Being an opportunist, I decided to take advantage of this situation by entering the seedstock business. In addition to the composite cattle we had formed by mating Dad’s red and black baldy cows to some thick, moderate-sized Tarentaise bulls, we began a diligent search for Red and Black Angus cattle that could survive and prosper in our program. Progress was slow at first, but it gradually gained momentum once we began using our own bulls back on our own cows.
We sold six bulls in our first production sale in 1991, and we haven’t slowed down since. We currently sell over 900 bulls every year, and have over 26,000 active subscribers to our quarterly newsletter and weekly emails. Demand for our genetics has been unbelievable, but it makes sense – you can't find cattle like this anywhere else. Although many of our bulls will stay within thirty miles of where they were born, others have been shipped all over North America.
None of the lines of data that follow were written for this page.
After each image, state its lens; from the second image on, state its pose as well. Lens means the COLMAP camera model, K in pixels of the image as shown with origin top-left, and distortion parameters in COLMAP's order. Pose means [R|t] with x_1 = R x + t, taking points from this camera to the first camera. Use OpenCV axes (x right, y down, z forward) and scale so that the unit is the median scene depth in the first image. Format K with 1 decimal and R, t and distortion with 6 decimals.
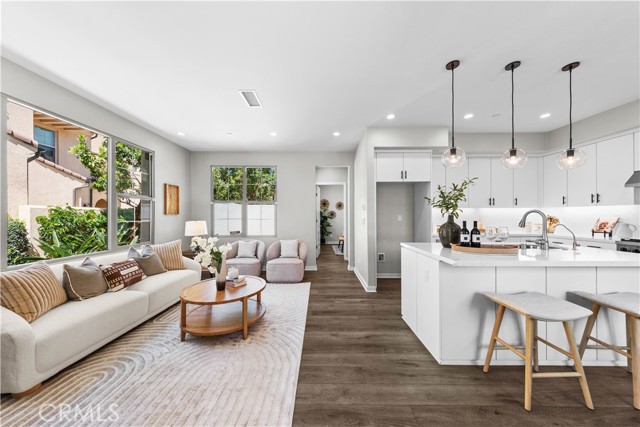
lens RADIAL K [[213.8, 0, 317.9], [0, 213.8, 215.3], [0, 0, 1]] dist [0.001429, -0.000093]
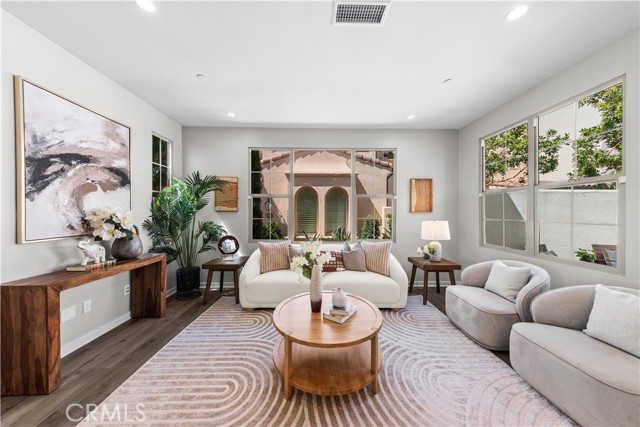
lens RADIAL K [[206.0, 0, 316.5], [0, 206.0, 214.9], [0, 0, 1]] dist [0.001175, -0.000016]
pose [[0.022674, 0.008226, -0.999709, 0.198576], [-0.000553, 0.999966, 0.008216, -0.000787], [0.999743, 0.000366, 0.022678, 0.713659]]
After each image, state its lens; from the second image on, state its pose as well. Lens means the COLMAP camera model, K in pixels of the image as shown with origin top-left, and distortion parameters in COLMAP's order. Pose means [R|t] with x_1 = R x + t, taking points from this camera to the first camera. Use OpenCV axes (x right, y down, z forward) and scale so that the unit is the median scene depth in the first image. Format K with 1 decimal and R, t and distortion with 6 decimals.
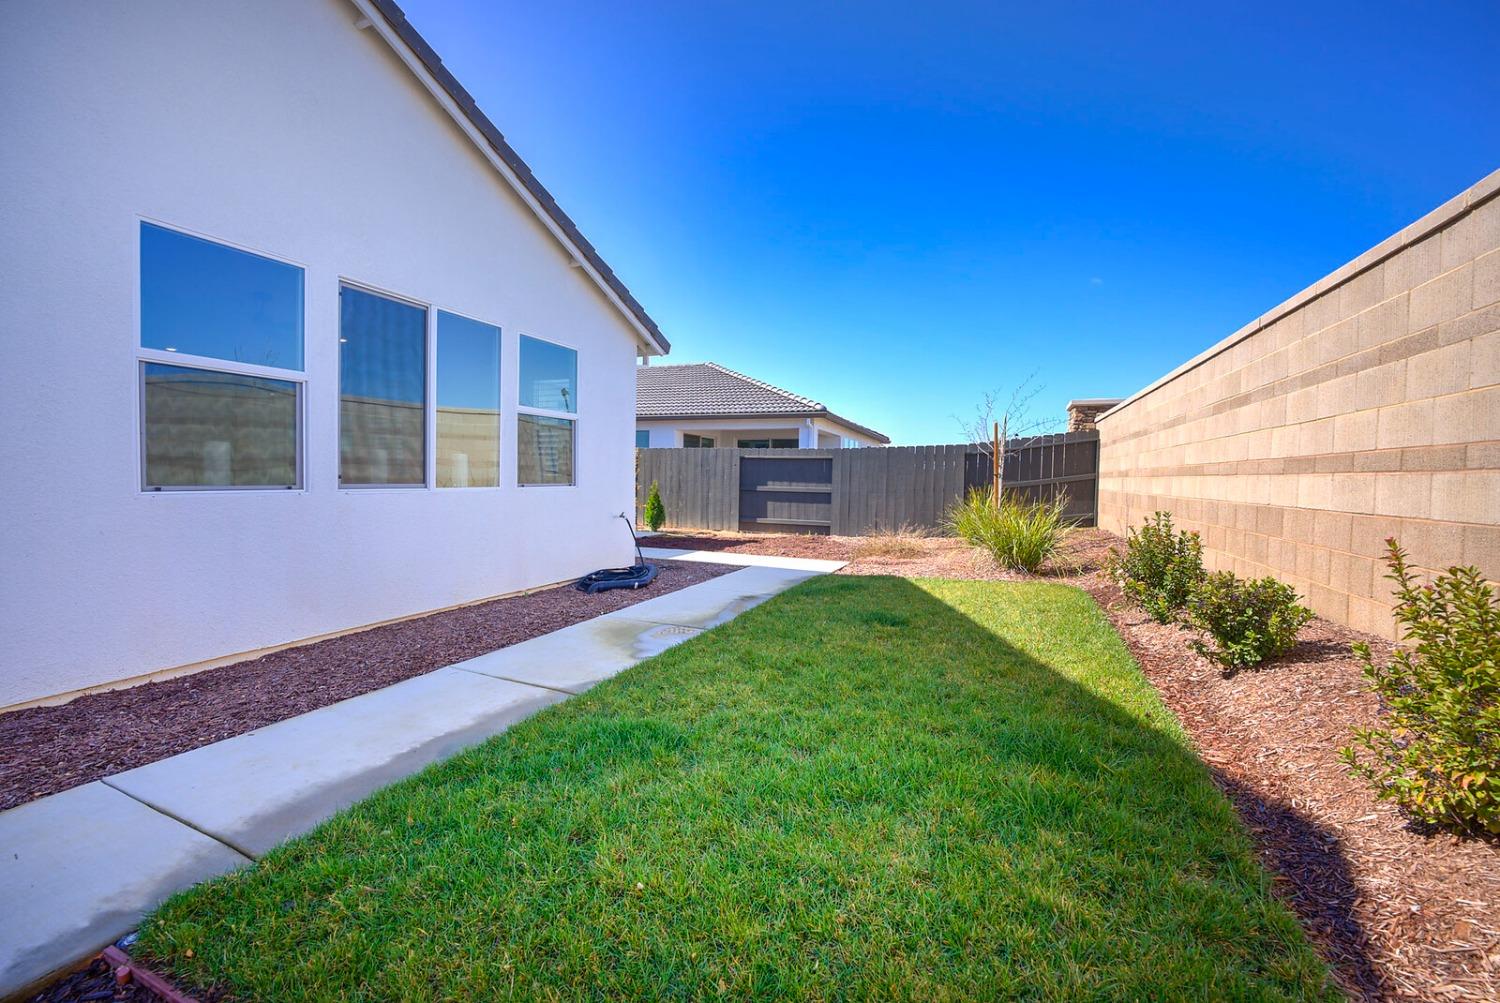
lens RADIAL K [[610.0, 0, 750.8], [0, 610.0, 495.9], [0, 0, 1]] dist [-0.003385, -0.004766]
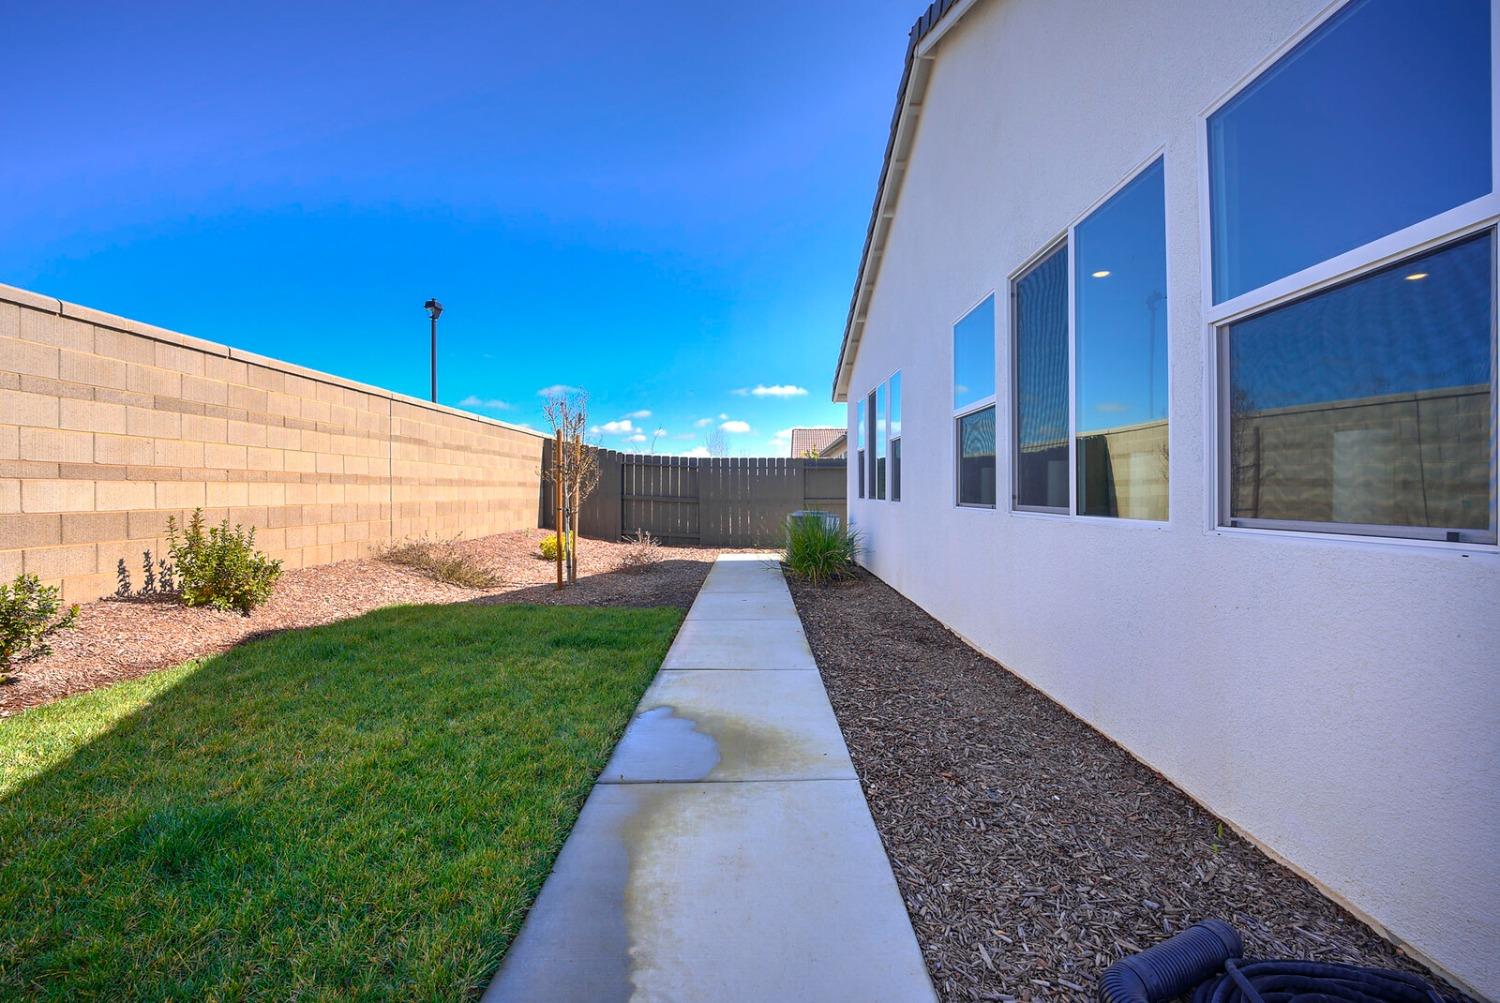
lens RADIAL K [[610.0, 0, 750.8], [0, 610.0, 495.9], [0, 0, 1]] dist [-0.003385, -0.004766]
pose [[-0.924636, -0.017520, -0.380449, 0.024745], [-0.029995, 0.999188, 0.026888, -0.044633], [0.379669, 0.036274, -0.924411, 1.650771]]
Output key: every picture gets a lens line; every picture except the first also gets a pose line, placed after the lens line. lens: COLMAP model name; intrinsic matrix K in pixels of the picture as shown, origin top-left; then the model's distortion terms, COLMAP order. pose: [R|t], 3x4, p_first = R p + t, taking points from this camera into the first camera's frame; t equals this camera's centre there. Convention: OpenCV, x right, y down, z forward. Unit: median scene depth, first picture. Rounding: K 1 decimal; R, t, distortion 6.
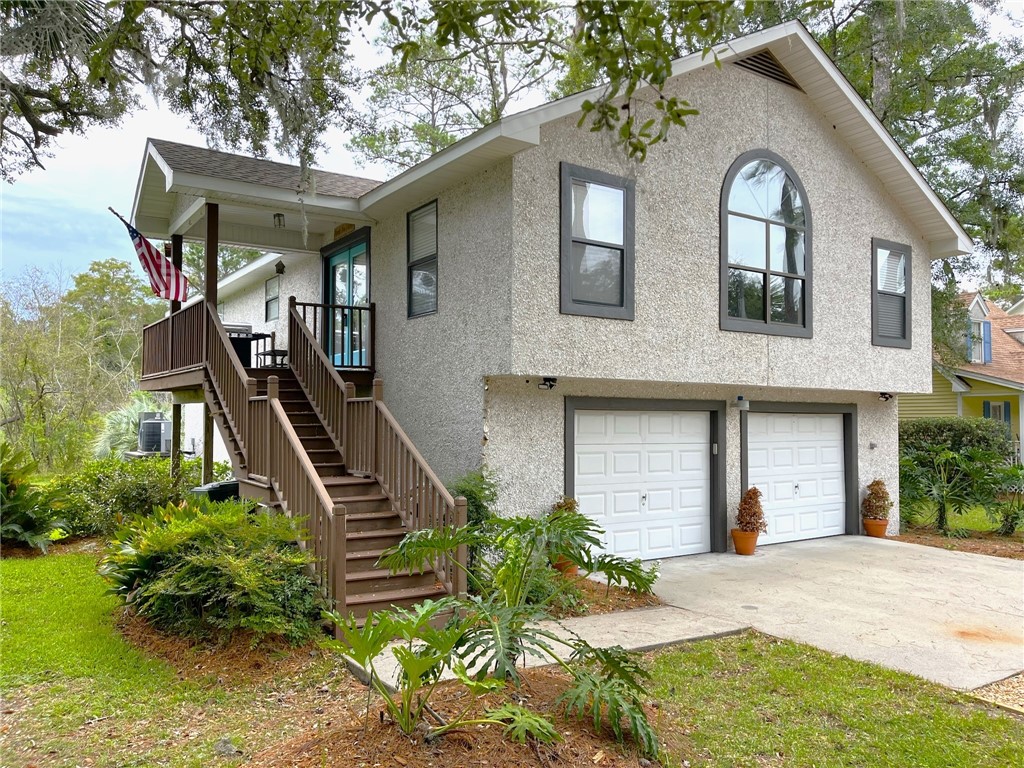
lens RADIAL K [[778.9, 0, 509.6], [0, 778.9, 388.5], [0, 0, 1]] dist [0.030678, -0.034437]
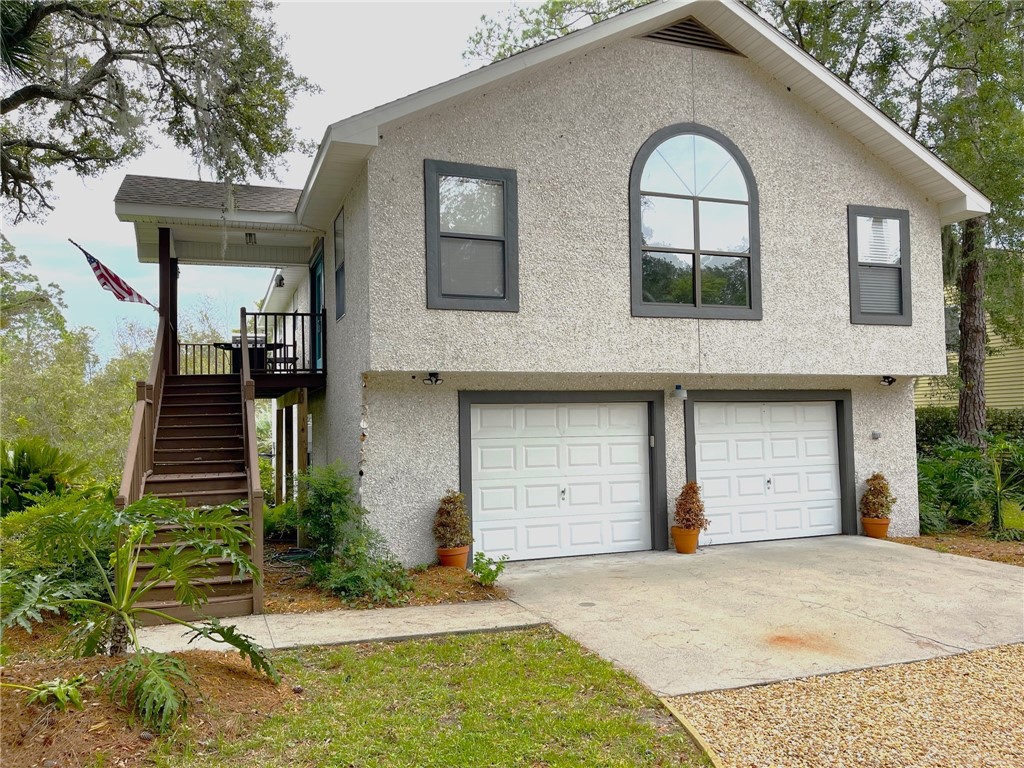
lens RADIAL K [[778.9, 0, 511.2], [0, 778.9, 383.6], [0, 0, 1]] dist [0.030678, -0.034437]
pose [[0.971441, -0.035079, -0.234673, 0.330437], [0.032699, 0.999367, -0.014025, 0.015107], [0.235016, 0.005951, 0.971973, 0.035865]]
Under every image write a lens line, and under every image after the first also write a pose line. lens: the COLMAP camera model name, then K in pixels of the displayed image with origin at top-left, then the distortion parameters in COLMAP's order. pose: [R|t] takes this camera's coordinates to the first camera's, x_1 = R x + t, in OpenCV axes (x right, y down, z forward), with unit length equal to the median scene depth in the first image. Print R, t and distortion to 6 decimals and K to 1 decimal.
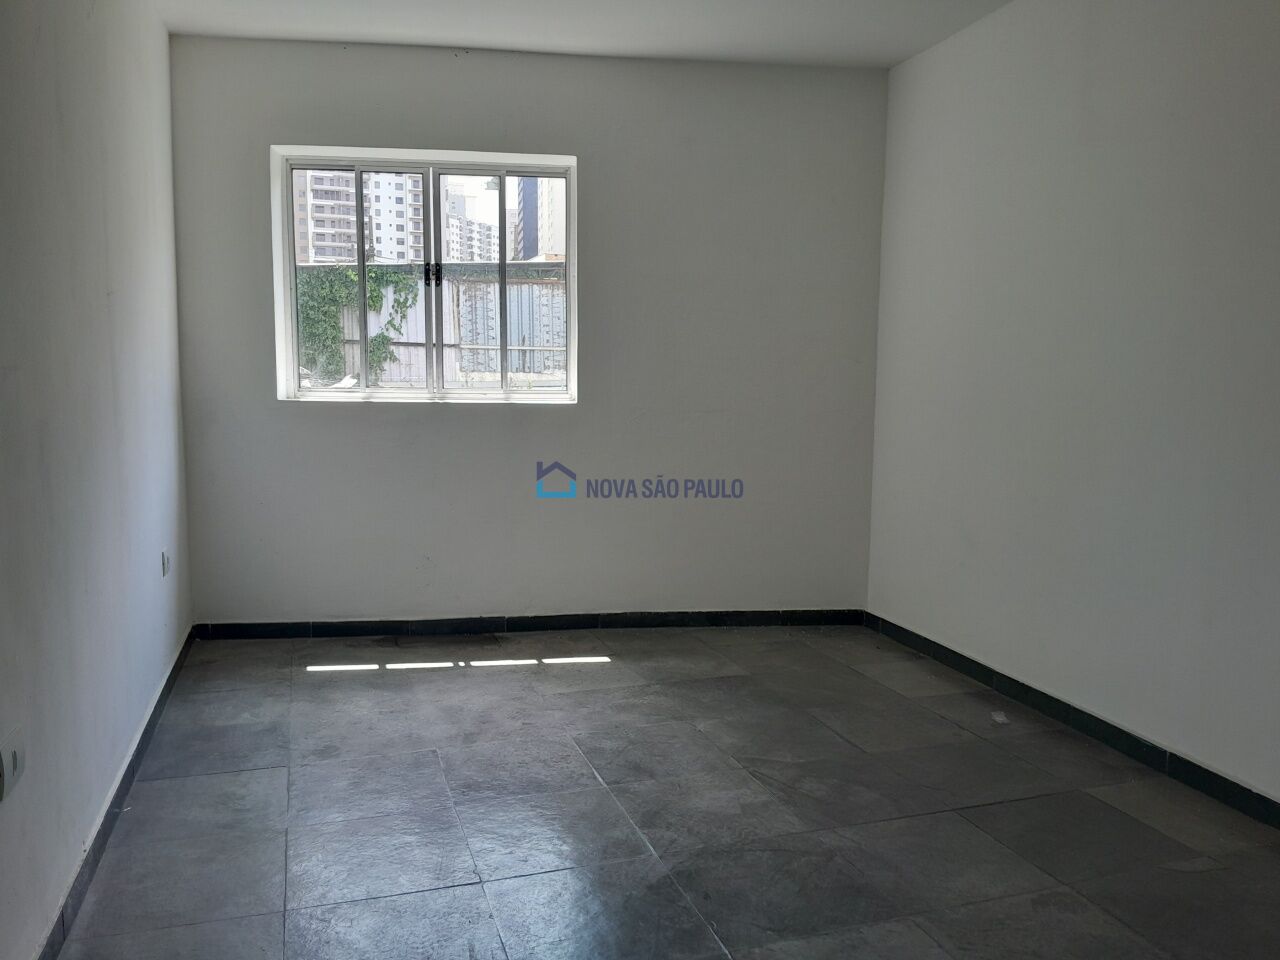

In the spring of 2000 Deanna and I met with our son, Tyson, to discuss the future of Pharo Cattle Company. Much to our delight, Tyson expressed a sincere interest in becoming a part of that future. With the expansion of our seedstock business, Deanna and I had become more and more confined to the office, so it made sense for us to turn over much of the day-to-day ranch management to our very capable son. What a joy it is to see the next generation working its way into the family business.
Although we started out as a very small “Mom and Pop” business, we have grown into something much bigger. Pharo Cattle Company is much more than one ranch and one family. We currently have cooperative herds in 12 different states – from Minnesota and Ohio to hot, humid fescue country in Missouri and Mississippi and all the way to the high-plains desert. We also have cooperative herds from the central plains of Texas all the way to the northern plains of Montana and North Dakota. We have proven that our philosophies and our genetics can increase profit per acre in nearly all environments.